-- What you need to do --
Go through the records and give each one again exactly.

-- Raw data --
[Start of section]
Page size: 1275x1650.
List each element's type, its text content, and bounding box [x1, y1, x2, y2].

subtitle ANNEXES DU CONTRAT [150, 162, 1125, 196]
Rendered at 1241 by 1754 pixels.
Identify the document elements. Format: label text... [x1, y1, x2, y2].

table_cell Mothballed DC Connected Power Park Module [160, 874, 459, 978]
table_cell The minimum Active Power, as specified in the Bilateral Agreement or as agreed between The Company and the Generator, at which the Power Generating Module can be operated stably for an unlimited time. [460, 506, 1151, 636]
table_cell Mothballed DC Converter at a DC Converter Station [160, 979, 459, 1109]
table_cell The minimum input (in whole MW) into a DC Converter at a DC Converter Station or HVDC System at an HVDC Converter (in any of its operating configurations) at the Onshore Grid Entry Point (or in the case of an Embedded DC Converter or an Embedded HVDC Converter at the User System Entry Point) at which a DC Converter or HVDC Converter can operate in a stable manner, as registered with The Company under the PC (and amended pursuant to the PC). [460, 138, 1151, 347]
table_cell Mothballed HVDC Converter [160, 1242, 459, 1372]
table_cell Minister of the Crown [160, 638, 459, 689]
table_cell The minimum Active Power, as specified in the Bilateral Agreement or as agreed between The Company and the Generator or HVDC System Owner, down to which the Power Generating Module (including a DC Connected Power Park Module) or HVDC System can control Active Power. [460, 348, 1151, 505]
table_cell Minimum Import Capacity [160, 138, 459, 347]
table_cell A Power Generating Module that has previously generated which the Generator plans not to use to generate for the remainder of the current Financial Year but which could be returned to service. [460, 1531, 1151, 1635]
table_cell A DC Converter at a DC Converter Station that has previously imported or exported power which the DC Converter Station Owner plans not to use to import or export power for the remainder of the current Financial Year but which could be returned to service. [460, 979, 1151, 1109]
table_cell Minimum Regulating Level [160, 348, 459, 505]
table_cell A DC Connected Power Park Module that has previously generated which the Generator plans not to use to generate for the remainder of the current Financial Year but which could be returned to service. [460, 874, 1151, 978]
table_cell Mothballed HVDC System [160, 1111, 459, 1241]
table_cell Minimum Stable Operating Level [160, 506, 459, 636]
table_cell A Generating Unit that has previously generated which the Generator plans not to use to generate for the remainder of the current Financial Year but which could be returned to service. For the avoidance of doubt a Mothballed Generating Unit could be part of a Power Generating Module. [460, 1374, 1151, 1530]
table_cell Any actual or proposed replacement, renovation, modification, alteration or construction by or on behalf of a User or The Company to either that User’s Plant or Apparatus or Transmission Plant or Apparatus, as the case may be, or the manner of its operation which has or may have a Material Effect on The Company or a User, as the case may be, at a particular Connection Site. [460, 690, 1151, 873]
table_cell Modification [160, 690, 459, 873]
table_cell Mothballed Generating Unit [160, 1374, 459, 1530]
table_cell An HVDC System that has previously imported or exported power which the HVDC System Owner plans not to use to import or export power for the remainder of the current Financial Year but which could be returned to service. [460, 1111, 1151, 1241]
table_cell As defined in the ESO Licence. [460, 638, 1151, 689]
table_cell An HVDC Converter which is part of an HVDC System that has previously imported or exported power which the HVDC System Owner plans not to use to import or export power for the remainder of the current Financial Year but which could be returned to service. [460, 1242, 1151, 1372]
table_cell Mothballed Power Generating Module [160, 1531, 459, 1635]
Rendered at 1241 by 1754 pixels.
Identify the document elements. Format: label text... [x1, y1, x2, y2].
[End of section]
-- Exercise result --
Page size: 1275x1650.
List each element's type, its text content, and bounding box [x1, y1, x2, y2].

subtitle ANNEXES DU CONTRAT [150, 162, 1125, 196]
Rendered at 1241 by 1754 pixels.
Identify the document elements. Format: label text... [x1, y1, x2, y2].

table_cell Mothballed DC Connected Power Park Module [160, 874, 459, 978]
table_cell The minimum Active Power, as specified in the Bilateral Agreement or as agreed between The Company and the Generator, at which the Power Generating Module can be operated stably for an unlimited time. [460, 506, 1151, 636]
table_cell Mothballed DC Converter at a DC Converter Station [160, 979, 459, 1109]
table_cell The minimum input (in whole MW) into a DC Converter at a DC Converter Station or HVDC System at an HVDC Converter (in any of its operating configurations) at the Onshore Grid Entry Point (or in the case of an Embedded DC Converter or an Embedded HVDC Converter at the User System Entry Point) at which a DC Converter or HVDC Converter can operate in a stable manner, as registered with The Company under the PC (and amended pursuant to the PC). [460, 138, 1151, 347]
table_cell Mothballed HVDC Converter [160, 1242, 459, 1372]
table_cell Minister of the Crown [160, 638, 459, 689]
table_cell The minimum Active Power, as specified in the Bilateral Agreement or as agreed between The Company and the Generator or HVDC System Owner, down to which the Power Generating Module (including a DC Connected Power Park Module) or HVDC System can control Active Power. [460, 348, 1151, 505]
table_cell Minimum Import Capacity [160, 138, 459, 347]
table_cell A Power Generating Module that has previously generated which the Generator plans not to use to generate for the remainder of the current Financial Year but which could be returned to service. [460, 1531, 1151, 1635]
table_cell A DC Converter at a DC Converter Station that has previously imported or exported power which the DC Converter Station Owner plans not to use to import or export power for the remainder of the current Financial Year but which could be returned to service. [460, 979, 1151, 1109]
table_cell Minimum Regulating Level [160, 348, 459, 505]
table_cell A DC Connected Power Park Module that has previously generated which the Generator plans not to use to generate for the remainder of the current Financial Year but which could be returned to service. [460, 874, 1151, 978]
table_cell Mothballed HVDC System [160, 1111, 459, 1241]
table_cell Minimum Stable Operating Level [160, 506, 459, 636]
table_cell A Generating Unit that has previously generated which the Generator plans not to use to generate for the remainder of the current Financial Year but which could be returned to service. For the avoidance of doubt a Mothballed Generating Unit could be part of a Power Generating Module. [460, 1374, 1151, 1530]
table_cell Any actual or proposed replacement, renovation, modification, alteration or construction by or on behalf of a User or The Company to either that User’s Plant or Apparatus or Transmission Plant or Apparatus, as the case may be, or the manner of its operation which has or may have a Material Effect on The Company or a User, as the case may be, at a particular Connection Site. [460, 690, 1151, 873]
table_cell Modification [160, 690, 459, 873]
table_cell Mothballed Generating Unit [160, 1374, 459, 1530]
table_cell An HVDC System that has previously imported or exported power which the HVDC System Owner plans not to use to import or export power for the remainder of the current Financial Year but which could be returned to service. [460, 1111, 1151, 1241]
table_cell As defined in the ESO Licence. [460, 638, 1151, 689]
table_cell An HVDC Converter which is part of an HVDC System that has previously imported or exported power which the HVDC System Owner plans not to use to import or export power for the remainder of the current Financial Year but which could be returned to service. [460, 1242, 1151, 1372]
table_cell Mothballed Power Generating Module [160, 1531, 459, 1635]
Rendered at 1241 by 1754 pixels.
Identify the document elements. Format: label text... [x1, y1, x2, y2].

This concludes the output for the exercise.